ENUNCIADO DE TAREA> Duplica sin ningún cambio las líneas siguientes: empieza en la que contiene "family: Picidae" y termina tras la que contiene "scientific name: Vespa crabro", ambas incluidas.

EXTRACTO DE DATOS>
::::::::::

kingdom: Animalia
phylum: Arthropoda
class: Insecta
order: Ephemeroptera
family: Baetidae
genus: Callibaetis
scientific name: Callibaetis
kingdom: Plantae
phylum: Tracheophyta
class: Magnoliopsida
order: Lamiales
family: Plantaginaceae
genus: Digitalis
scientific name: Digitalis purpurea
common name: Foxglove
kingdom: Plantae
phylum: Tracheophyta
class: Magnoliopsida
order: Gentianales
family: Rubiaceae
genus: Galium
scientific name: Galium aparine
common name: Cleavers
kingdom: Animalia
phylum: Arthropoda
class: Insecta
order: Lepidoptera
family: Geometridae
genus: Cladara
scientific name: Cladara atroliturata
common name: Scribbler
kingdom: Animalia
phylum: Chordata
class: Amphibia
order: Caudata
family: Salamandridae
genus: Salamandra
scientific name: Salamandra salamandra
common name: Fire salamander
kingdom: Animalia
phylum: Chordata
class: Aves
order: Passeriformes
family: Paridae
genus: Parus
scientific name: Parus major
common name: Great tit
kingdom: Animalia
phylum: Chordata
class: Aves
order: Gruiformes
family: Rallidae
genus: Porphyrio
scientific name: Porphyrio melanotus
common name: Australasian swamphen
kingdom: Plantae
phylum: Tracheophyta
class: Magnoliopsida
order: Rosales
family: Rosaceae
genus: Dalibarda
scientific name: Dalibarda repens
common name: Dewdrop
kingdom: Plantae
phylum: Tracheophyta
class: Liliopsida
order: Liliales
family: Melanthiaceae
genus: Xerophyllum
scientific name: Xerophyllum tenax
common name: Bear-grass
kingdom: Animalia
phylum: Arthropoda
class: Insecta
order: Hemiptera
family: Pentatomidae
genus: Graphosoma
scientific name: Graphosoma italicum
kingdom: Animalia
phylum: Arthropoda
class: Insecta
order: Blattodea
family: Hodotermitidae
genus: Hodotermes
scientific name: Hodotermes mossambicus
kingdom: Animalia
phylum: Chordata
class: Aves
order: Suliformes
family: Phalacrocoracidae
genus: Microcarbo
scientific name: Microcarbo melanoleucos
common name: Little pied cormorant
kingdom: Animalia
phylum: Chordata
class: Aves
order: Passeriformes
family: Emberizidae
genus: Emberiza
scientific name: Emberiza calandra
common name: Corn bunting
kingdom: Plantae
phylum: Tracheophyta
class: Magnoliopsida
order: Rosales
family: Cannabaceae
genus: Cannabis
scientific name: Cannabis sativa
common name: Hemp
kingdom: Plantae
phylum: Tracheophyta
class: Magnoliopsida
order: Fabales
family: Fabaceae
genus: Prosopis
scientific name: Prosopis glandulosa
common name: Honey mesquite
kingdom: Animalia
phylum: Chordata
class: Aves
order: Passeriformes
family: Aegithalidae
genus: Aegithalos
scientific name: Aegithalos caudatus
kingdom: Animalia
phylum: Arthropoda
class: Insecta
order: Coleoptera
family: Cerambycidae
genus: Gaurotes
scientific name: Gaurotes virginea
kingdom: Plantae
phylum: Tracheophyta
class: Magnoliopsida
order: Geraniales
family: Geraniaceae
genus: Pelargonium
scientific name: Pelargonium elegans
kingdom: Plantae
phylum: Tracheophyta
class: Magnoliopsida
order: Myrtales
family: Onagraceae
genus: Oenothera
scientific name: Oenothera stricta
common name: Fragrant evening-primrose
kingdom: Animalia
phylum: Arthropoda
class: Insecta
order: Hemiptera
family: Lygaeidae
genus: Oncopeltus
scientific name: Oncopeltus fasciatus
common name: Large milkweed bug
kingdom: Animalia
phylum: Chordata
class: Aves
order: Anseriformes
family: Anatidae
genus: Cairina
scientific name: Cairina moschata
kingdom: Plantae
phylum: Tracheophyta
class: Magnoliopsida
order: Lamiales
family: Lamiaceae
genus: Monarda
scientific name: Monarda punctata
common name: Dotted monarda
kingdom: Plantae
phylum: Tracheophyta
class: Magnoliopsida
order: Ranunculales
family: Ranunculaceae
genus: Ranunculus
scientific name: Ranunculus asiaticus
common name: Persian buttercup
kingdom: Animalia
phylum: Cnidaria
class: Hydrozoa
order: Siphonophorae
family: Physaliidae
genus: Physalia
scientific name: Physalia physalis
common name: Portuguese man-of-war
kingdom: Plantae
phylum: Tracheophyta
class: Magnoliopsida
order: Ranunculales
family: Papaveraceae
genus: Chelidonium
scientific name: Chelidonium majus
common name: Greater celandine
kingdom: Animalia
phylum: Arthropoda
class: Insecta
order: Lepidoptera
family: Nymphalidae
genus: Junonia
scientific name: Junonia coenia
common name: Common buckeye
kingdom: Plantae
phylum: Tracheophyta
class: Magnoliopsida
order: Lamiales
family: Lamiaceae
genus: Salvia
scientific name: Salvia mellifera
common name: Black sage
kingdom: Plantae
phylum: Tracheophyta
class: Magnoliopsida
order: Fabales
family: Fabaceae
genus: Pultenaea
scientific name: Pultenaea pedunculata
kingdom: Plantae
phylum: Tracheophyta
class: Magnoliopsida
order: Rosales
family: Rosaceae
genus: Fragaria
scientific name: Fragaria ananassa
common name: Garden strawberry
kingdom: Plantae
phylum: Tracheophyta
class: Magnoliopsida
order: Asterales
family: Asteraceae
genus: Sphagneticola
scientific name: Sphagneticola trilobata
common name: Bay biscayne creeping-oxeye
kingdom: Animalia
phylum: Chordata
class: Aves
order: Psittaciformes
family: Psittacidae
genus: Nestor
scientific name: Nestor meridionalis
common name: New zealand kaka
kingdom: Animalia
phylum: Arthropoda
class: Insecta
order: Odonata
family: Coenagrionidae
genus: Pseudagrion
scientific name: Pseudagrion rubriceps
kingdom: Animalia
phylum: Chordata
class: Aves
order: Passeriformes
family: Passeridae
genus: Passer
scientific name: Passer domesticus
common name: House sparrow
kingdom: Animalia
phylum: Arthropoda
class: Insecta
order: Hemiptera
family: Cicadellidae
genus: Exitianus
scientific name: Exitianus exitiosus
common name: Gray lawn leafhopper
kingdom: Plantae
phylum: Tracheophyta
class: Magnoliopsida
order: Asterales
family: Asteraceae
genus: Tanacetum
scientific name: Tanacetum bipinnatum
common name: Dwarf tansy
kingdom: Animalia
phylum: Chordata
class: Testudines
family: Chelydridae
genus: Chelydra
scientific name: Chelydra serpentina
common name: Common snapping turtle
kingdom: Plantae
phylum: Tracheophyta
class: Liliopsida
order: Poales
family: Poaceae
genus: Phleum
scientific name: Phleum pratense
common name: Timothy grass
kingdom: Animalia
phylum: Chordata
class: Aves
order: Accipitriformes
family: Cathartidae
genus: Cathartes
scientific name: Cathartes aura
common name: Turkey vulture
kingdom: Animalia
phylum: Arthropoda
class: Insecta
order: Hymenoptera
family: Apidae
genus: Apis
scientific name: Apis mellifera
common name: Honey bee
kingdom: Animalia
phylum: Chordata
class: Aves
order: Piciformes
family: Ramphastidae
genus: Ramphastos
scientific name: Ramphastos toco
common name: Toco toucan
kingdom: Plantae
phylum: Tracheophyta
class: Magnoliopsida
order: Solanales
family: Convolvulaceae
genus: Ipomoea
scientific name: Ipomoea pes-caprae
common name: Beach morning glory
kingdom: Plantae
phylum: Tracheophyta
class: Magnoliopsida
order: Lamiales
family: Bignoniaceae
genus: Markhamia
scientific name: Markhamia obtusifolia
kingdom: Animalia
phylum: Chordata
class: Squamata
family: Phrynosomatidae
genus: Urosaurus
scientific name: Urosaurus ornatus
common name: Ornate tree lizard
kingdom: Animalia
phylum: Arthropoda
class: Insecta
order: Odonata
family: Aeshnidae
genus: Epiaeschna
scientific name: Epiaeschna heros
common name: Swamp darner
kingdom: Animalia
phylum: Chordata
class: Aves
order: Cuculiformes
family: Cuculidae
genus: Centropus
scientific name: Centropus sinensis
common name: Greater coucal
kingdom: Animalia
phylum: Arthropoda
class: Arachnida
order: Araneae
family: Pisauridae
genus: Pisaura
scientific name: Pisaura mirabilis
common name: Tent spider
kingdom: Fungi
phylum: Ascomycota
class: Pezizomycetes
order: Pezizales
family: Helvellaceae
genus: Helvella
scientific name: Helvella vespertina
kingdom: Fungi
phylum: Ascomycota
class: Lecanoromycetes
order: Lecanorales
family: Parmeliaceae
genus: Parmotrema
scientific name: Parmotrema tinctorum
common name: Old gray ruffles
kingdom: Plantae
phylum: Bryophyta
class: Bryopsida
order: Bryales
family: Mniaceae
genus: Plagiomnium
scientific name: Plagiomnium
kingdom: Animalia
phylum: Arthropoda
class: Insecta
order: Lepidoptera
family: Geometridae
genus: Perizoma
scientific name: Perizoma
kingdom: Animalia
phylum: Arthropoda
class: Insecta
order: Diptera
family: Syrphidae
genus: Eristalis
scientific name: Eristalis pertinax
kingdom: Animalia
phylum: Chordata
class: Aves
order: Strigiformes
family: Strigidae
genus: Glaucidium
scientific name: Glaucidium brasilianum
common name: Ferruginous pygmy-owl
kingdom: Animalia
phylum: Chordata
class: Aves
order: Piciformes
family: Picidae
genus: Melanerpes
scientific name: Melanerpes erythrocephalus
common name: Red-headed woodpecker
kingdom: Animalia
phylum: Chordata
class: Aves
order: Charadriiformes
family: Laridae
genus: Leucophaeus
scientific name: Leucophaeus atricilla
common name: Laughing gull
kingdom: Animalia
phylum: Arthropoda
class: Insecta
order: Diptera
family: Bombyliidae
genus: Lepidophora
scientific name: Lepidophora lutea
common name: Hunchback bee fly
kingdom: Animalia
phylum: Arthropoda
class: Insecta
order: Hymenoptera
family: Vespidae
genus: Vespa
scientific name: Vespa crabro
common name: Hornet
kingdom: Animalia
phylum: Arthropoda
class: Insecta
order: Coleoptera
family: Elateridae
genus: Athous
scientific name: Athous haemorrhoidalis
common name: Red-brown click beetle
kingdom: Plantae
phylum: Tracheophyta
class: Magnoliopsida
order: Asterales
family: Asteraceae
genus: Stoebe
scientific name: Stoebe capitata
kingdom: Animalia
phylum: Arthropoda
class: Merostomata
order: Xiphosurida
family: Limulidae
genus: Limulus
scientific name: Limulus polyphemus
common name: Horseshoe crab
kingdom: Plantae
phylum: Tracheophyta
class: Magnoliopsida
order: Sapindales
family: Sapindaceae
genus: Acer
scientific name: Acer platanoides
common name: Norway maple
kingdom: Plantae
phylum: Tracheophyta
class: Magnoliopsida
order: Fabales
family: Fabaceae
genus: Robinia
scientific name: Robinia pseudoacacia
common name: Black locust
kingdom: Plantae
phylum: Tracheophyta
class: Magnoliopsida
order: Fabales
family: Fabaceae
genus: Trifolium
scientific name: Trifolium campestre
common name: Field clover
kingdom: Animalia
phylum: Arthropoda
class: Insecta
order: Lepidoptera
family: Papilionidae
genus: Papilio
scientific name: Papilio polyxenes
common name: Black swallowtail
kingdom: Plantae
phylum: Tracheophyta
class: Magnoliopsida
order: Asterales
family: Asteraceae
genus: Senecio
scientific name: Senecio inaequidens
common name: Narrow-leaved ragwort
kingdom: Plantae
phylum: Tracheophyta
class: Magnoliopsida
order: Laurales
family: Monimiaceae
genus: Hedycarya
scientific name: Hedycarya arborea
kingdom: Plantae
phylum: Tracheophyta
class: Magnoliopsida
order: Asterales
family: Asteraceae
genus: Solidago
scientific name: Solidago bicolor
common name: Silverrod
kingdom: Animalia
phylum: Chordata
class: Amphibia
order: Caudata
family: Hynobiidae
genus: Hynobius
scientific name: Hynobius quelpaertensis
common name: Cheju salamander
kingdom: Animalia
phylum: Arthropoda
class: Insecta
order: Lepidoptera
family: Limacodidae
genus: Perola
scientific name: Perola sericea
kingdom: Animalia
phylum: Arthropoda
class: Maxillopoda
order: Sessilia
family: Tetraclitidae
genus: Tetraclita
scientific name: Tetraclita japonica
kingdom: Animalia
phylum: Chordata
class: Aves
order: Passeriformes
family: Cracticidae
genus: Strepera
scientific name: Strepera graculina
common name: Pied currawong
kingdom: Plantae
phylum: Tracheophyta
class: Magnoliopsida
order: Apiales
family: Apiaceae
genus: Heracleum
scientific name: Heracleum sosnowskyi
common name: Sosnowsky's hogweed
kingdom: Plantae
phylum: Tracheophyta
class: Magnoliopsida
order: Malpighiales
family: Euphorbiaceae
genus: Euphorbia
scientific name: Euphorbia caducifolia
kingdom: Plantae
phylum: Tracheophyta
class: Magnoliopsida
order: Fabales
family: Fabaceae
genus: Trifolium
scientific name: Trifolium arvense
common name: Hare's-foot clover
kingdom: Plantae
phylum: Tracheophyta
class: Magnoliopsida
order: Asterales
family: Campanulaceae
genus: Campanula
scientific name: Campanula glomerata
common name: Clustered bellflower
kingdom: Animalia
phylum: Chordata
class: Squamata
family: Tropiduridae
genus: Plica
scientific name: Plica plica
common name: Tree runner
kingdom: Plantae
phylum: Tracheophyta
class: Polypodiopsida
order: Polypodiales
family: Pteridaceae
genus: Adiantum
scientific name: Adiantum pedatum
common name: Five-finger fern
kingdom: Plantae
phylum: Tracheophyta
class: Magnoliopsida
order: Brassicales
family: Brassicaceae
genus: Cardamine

::::::::::

RESPUESTA ESCRITA>
family: Picidae
genus: Melanerpes
scientific name: Melanerpes erythrocephalus
common name: Red-headed woodpecker
kingdom: Animalia
phylum: Chordata
class: Aves
order: Charadriiformes
family: Laridae
genus: Leucophaeus
scientific name: Leucophaeus atricilla
common name: Laughing gull
kingdom: Animalia
phylum: Arthropoda
class: Insecta
order: Diptera
family: Bombyliidae
genus: Lepidophora
scientific name: Lepidophora lutea
common name: Hunchback bee fly
kingdom: Animalia
phylum: Arthropoda
class: Insecta
order: Hymenoptera
family: Vespidae
genus: Vespa
scientific name: Vespa crabro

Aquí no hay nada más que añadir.